On November 1, 1952, the first bomb releasing energy from the fusion of light elements was detonated on Eniwetok Atoll - a hydrogen bomb with a power of 10 megatons of TNT. The bomb was three-stage. The first stage was an atomic bomb with a power of 50 kilotons, the second stage was from the fusion of deuterium and tritium by radiation implosion, the power of the second stage was 2.5 megatons. The third stage is uranium-238 fissioned by fast neutrons emitted during the fusion of deuterium and tritium. The energy of the third stage is 7.5 megatons, Darik recalls.

As a result, one of the islands of the atoll - Elugelab, ceases to exist: the crater is about 80 m deep, the diameter is about 3 km. This bomb is not yet "combat" - the device is as high as a three-story house and in fact represents an atomic bomb plus a huge hydrogen liquefier.

Truman's statement of January 31, 1950 seriously worried the Soviet leadership. After November 1, 1952, when the United States conducted the second test "Mike" (a real thermonuclear explosion with a power of 10.4 Mt), the Soviet leadership harnessed all the resources of the state to break the thermonuclear monopoly of the United States.

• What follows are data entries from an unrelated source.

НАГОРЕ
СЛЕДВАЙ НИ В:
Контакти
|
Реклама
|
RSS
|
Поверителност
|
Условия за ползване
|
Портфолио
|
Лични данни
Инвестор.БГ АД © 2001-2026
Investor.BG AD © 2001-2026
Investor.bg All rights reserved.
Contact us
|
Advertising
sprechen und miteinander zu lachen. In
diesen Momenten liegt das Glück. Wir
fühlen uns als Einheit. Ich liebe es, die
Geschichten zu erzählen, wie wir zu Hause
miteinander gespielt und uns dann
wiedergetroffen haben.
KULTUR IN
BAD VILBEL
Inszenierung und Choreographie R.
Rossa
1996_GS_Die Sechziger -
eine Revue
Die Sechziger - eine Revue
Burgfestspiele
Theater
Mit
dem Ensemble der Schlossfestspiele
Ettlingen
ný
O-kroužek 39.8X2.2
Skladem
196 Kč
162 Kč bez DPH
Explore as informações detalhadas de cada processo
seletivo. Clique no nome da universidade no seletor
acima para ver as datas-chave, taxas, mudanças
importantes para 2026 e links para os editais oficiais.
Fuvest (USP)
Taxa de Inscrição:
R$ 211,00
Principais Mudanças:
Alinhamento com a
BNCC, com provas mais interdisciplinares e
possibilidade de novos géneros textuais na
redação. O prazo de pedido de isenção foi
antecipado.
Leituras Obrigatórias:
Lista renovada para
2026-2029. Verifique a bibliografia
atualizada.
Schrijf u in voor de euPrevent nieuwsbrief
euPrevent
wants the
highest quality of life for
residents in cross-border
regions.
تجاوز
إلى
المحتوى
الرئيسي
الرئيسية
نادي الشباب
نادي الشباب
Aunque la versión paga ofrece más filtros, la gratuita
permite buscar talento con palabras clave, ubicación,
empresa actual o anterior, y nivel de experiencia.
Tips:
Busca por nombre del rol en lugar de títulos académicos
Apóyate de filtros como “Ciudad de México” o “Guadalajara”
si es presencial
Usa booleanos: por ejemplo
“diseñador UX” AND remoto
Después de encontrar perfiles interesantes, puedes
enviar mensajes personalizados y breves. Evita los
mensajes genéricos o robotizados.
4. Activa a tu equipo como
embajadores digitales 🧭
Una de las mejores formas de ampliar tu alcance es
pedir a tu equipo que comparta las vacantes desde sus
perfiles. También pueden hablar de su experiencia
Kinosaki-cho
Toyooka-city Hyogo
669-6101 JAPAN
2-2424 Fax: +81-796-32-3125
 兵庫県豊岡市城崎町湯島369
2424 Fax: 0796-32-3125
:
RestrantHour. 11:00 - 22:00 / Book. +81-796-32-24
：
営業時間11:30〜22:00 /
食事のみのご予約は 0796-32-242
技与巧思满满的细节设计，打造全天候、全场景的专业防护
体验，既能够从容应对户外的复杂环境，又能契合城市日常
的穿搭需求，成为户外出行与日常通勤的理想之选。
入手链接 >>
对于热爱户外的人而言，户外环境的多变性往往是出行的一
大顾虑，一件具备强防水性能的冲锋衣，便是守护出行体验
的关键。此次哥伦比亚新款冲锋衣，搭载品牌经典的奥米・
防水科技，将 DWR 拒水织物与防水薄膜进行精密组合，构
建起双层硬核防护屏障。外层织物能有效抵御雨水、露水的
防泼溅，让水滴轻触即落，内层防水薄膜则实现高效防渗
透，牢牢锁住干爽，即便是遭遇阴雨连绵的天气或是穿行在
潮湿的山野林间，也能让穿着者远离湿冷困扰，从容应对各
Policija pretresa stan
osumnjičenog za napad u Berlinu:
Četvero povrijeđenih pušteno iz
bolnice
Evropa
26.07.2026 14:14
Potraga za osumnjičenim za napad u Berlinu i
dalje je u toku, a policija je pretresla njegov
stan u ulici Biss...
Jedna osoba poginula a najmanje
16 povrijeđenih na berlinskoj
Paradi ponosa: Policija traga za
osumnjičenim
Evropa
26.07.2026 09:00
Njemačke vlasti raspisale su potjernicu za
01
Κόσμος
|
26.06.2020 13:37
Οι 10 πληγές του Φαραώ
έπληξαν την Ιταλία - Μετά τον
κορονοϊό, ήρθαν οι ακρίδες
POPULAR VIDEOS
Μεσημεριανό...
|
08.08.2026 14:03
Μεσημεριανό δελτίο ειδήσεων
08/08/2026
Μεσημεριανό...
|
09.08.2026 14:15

The most powerful such bomb was the 58-megaton "Tsar Bomba", detonated on October 30, 1961 in the Soviet islands of Novaya Zemlya. Initially, an explosion with a power of 100 megatons of TNT was planned, but it was later reduced to 60 megatons (by replacing the uranium shell of the bomb with lead), due to the extremely high radioactive contamination that would result from using uranium. The bomb was about 1,500 times more powerful than the atomic bomb dropped on Hiroshima. Its cloud reached a height of 67 km, literally blowing away the rain clouds. Seismologists around the world detected an earthquake that circled the planet 3 times before dying down. The bomb was dropped from an airplane and exploded about 4 km above the earth's surface.